The issue is in the objective function and is caused by two conventions. First, the weights need to be for the squared error. Second. typically an optional $1/2$ is added to avoid the resulting $2$'s in the gradient. So, you are dealing with the following problem:
\begin{align*}
\min_f \quad& \frac{1}{2} {(Xf - r)}^T W (Xf - r) \\
\text{s.t.} \quad& A^T f = 0.
\end{align*}
[Note: I would rather define the constraint as $Af = b$ but followed your original problem.]

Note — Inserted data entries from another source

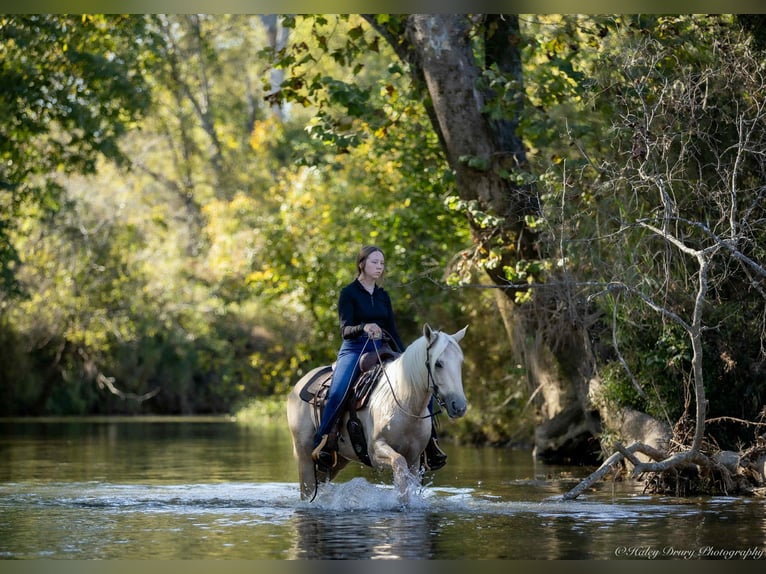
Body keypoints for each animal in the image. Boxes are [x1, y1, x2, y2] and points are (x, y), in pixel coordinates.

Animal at [286, 323, 468, 502]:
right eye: (438, 364)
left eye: (460, 362)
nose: (459, 406)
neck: (403, 401)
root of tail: (300, 384)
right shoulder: (375, 451)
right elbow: (399, 464)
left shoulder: (415, 459)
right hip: (304, 455)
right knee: (307, 490)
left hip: (338, 459)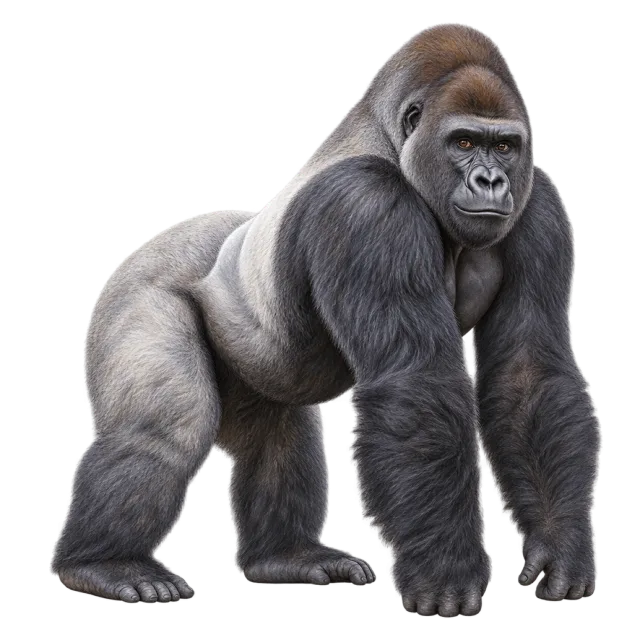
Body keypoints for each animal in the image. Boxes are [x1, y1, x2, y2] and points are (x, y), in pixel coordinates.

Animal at [54, 24, 598, 616]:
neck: (393, 143)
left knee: (281, 430)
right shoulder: (366, 205)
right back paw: (102, 565)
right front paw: (446, 567)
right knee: (169, 422)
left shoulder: (538, 206)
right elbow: (415, 382)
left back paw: (284, 556)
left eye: (503, 146)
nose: (491, 181)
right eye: (462, 143)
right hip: (134, 288)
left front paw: (560, 547)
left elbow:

The Lagrangian and its gradient w.r.t $f$ are
\begin{align*}
L(f,\lambda) &= \frac{1}{2} {(Xf - r)}^T W (Xf - r) + \lambda^T A^T f, \\
\nabla_f L(f,\lambda) &= X^T W (X f - r) + A \lambda \\
&= X^T W X f + A \lambda - X^T W r .
\end{align*}
where $\lambda$ is the dual variable for the constraint. Resulting stationarity and primal feasibility conditions you derive are found as
$$
\begin{bmatrix}
X^T W X & A \\
A^T & 0
\end{bmatrix}
\begin{bmatrix}
f \\
\lambda
\end{bmatrix}
=
\begin{bmatrix}
X^T W r \\
0
\end{bmatrix}.
$$
While the scalar $1/2$ is optional and only affects the dual variable, the other convention comes from how the weighted least squares is defined. The standard linear model assumes that the errors have constant variance. In weighted least squares the underlying model has errors with nonconstant variance. Indeed, the weight of an observation is proportional to the reciprocal of the error variance for that observation, $w_i = 1/\sigma_i^2$, thereby cancelling out the nonconstant variance. Therefore, $W$ is defined as
$$
W =
\begin{bmatrix}
w_1 & 0 & \ldots & 0 \\
0 & w_2 & \ldots & 0 \\
\vdots & \vdots & \ddots & \vdots \\
0 & 0 & \ldots & w_n
\end{bmatrix}
$$
Finally, it is equivalent to transforming the particular linear model by multiplying it with $W^{1/2}$. So if you defined $\mathcal{W}=W^{1/2}$ you'd be fine, too.